1-) Bilindiği üzere, mahkemece verilen kısa karar (hüküm), bir davayı esastan çözümleyen ve uyuşmazlığı sona erdiren nihai kararlardandır. Bu kararla, mahkeme davadan elini çeker ve davayı sona erdirmiş olur. Bu aşamada yapılması zorunlu iş; gerekçeli kararı, kısa karar doğrultusunda ve yasal gerekçeleriyle birlikte hakimin yazmasından ibarettir. Eş söyleyişle, kararın asli unsurlarından olan gerekçenin de hüküm fıkrasına uygun biçimde kararda yer alması gerekir. Esasen, ilamın tefhim edilen kısa karara uygun yazılması ve gerekçe taşıması, kamu düzeni ile doğrudan ilgili temel kurallardan olup, bu kurala yasa koyucu HMK"nun 297. maddesiyle varlık kazandırmıştır.
Yine Anayasamızın "Duruşmaların açık ve kararların gerekçeli olması" başlıklı 141. maddesinin 3. fıkrasında; "Bütün mahkemelerin her türlü kararları gerekçeli olarak yazılır." hükmüne yer verilmiştir.
Buna göre; gerekçe, hükümle çelişik olamaz.
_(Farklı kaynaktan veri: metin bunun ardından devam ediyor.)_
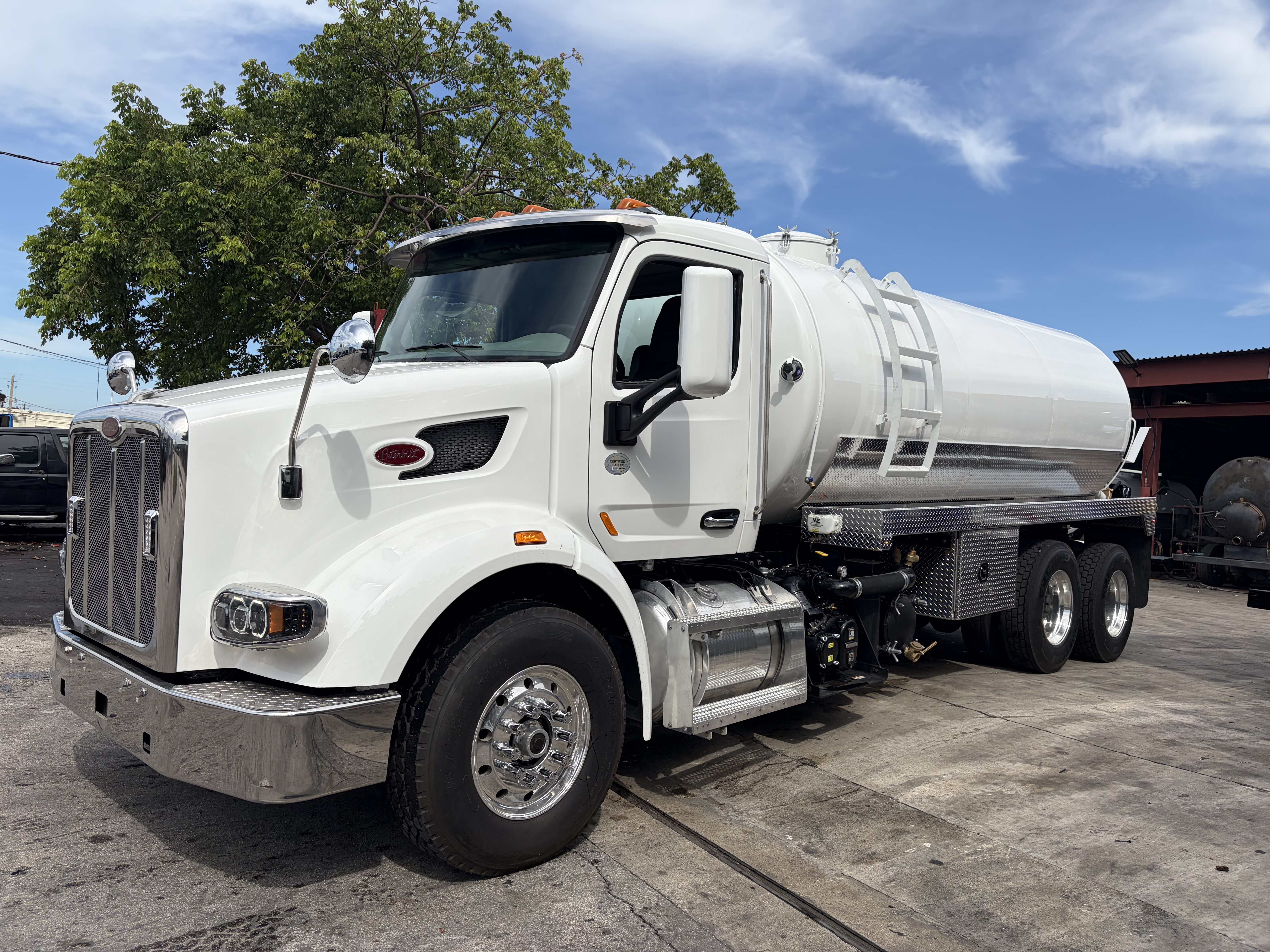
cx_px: 635
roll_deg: -4.0
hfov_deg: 67.3
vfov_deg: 53.1
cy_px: 476
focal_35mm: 26
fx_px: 954
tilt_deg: +0.5
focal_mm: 5.96
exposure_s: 1/4950
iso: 50
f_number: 1.6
Aksinin kabulü, mahkemelere güveni sarsacağı gibi Anayasa ve yasalarda yer alan açık kurallara aykırılık oluşturur.
Mahkemece, yukarıda açıklanan bu hususlar gözetilmeksizin, gerekçe ile hüküm arasında çelişki yaratılması usul ve yasaya aykırı olup, bozmayı gerektirmiştir.
2-) Bozma nedenine göre, davalı tarafın diğer temyiz itirazlarının bu aşamada incelenmesine gerek görülmemiştir.
SONUÇ: Yukarıda birinci bendde açıklanan nedenlerle hükmün HUMK"nun 428. maddesi gereğince davalı yararına BOZULMASINA, ikinci bendde açıklanan nedenle davalı tarafın diğer temyiz itirazlarının incelenmesine şimdilik yer olmadığına, peşin alınan temyiz harcının istek halinde temyiz edene iadesine, 6100 sayılı HMK"nun Geçici Madde 3 atfıyla 1086 sayılı HUMK"nun 440. maddesi gereğince kararın tebliğinden itibaren 15 günlük süre içinde karar düzeltme yolu açık olmak üzere, 05.04.2018 gününde oybirliğiyle karar verildi.